Segment Open

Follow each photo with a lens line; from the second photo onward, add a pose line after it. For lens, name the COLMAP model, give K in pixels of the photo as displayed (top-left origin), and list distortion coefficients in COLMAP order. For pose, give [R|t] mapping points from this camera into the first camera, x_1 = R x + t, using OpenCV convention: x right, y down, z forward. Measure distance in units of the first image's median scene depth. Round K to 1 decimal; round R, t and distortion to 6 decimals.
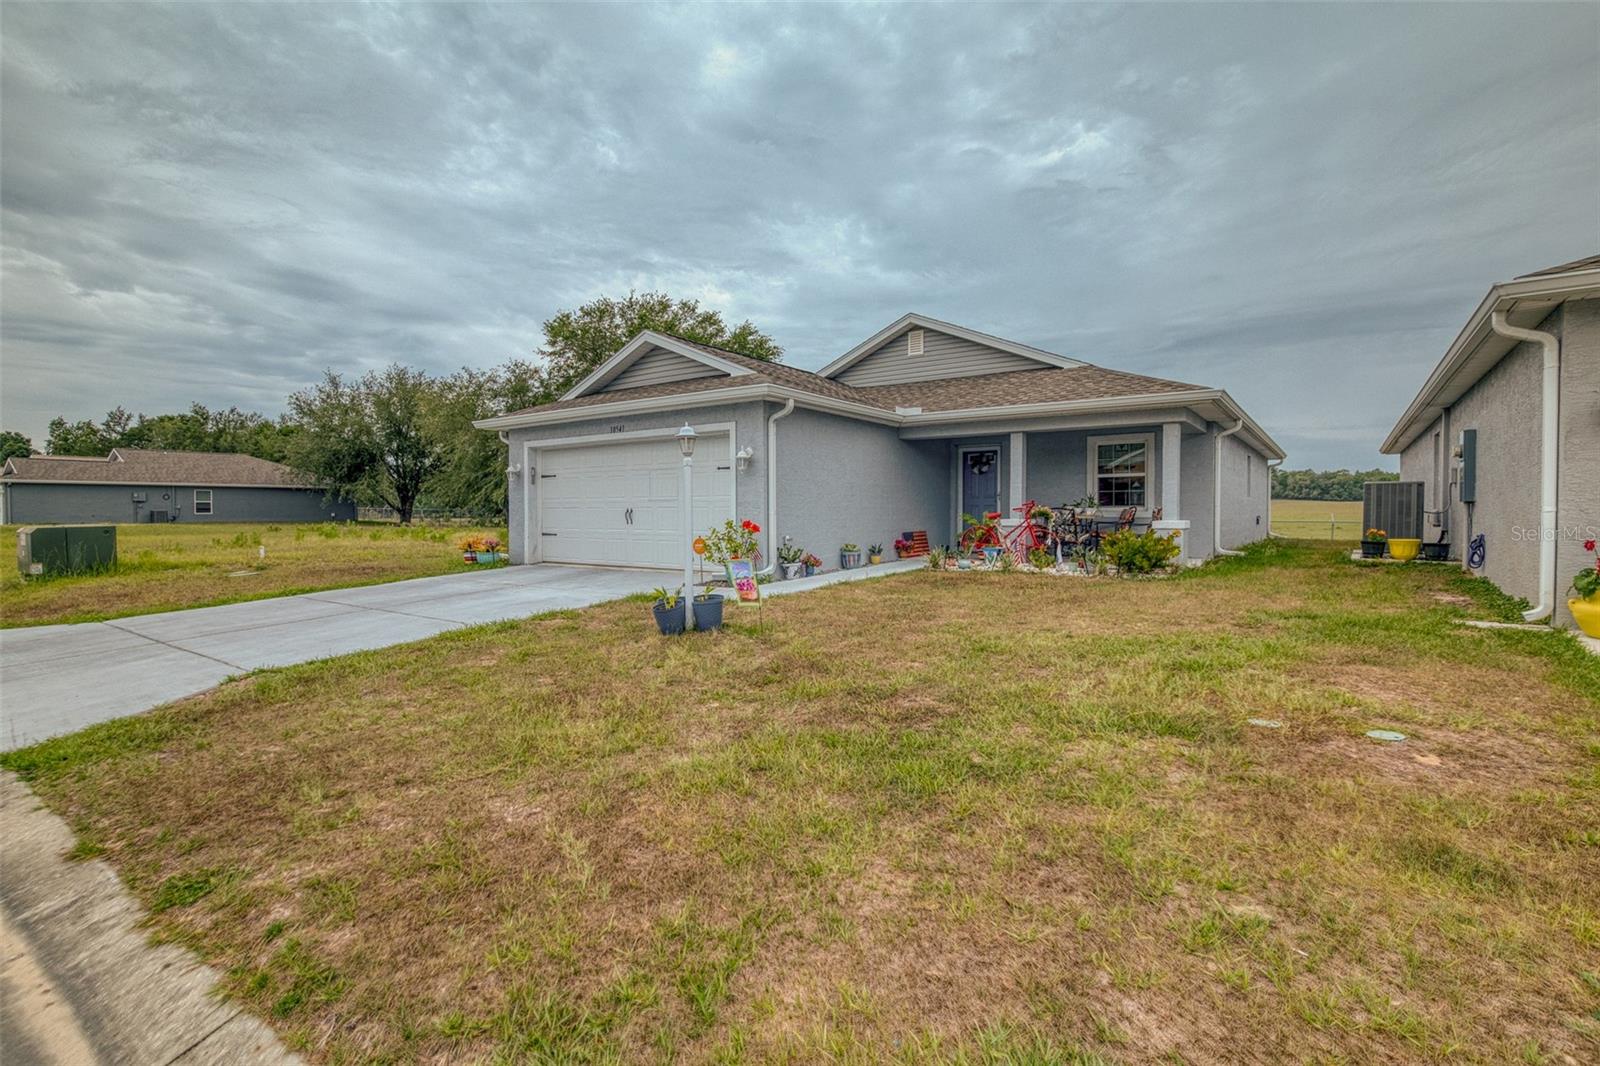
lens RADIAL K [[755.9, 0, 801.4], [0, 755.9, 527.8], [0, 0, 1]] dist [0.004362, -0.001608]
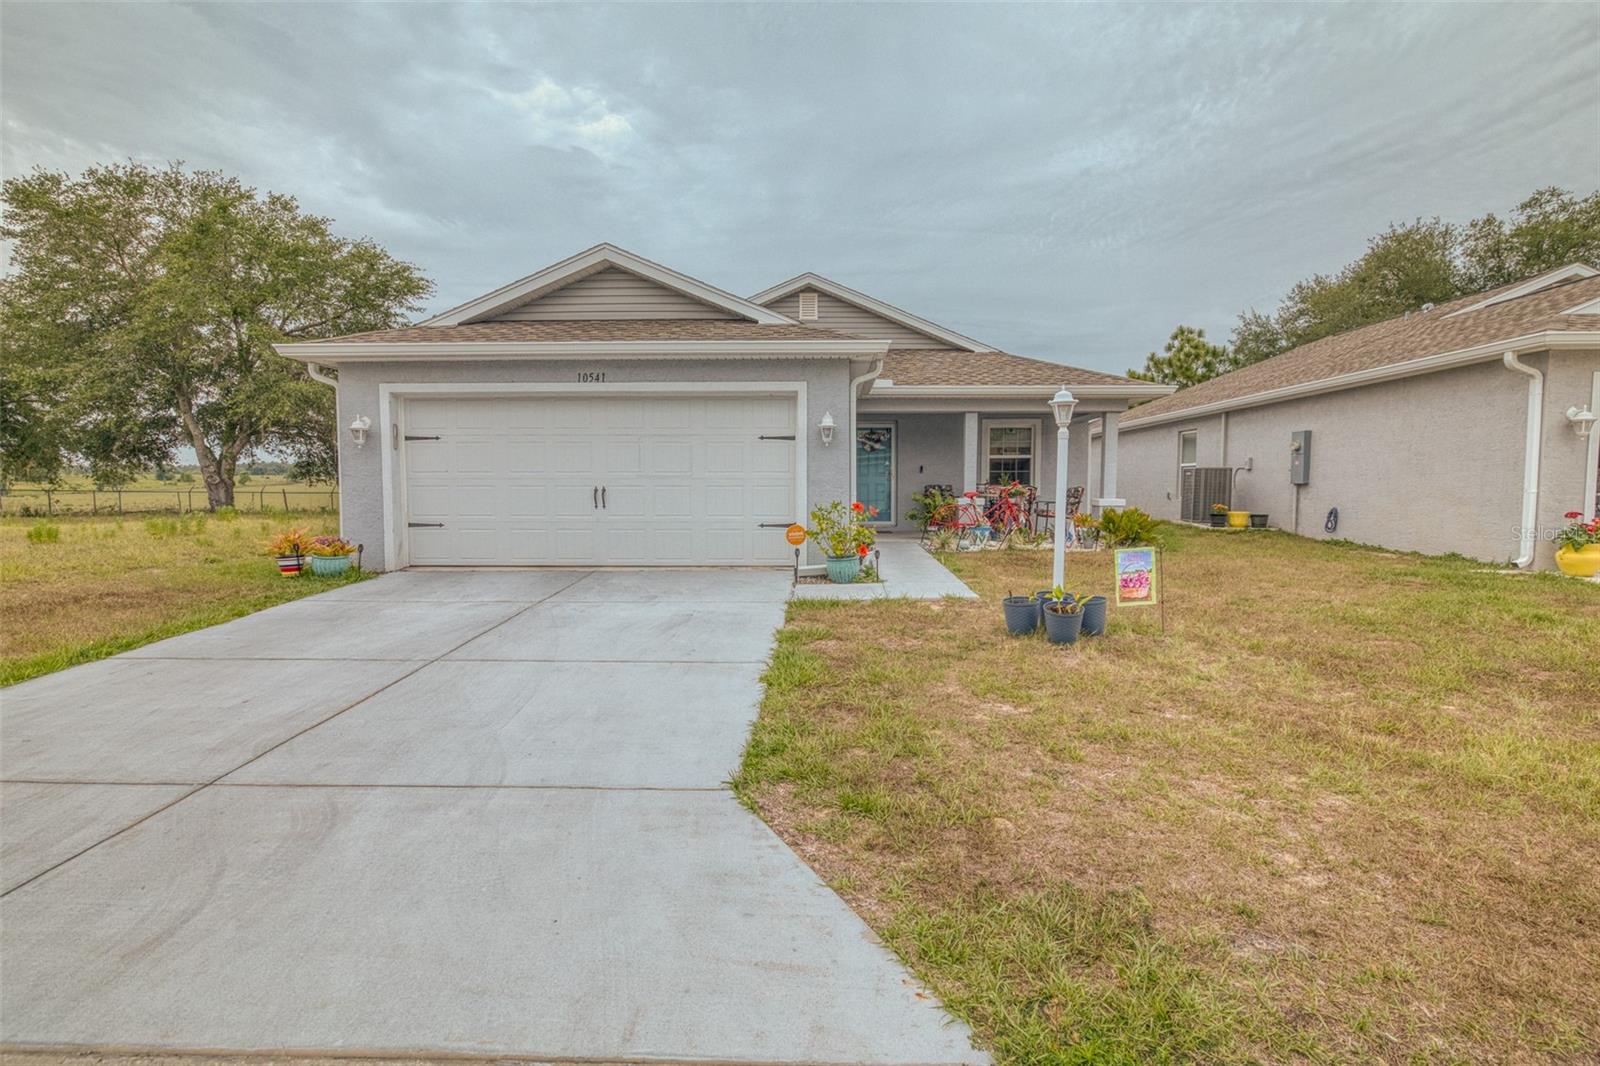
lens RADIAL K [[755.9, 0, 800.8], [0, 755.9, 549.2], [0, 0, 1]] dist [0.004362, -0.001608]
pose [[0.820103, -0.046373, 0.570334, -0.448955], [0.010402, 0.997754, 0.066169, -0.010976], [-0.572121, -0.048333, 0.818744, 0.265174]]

Segment Closed

▸ Task to carry out
Restate each line above exactly, keeping pictures out.

▸ Response box
Follow each photo with a lens line; from the second photo onward, add a pose line after it. For lens, name the COLMAP model, give K in pixels of the photo as displayed (top-left origin), and list distortion coefficients in COLMAP order. For pose, give [R|t] mapping points from this camera into the first camera, x_1 = R x + t, using OpenCV convention: x right, y down, z forward. Measure distance in units of the first image's median scene depth. Round K to 1 decimal; round R, t and distortion to 6 decimals.
lens RADIAL K [[755.9, 0, 801.4], [0, 755.9, 527.8], [0, 0, 1]] dist [0.004362, -0.001608]
lens RADIAL K [[755.9, 0, 800.8], [0, 755.9, 549.2], [0, 0, 1]] dist [0.004362, -0.001608]
pose [[0.820103, -0.046373, 0.570334, -0.448955], [0.010402, 0.997754, 0.066169, -0.010976], [-0.572121, -0.048333, 0.818744, 0.265174]]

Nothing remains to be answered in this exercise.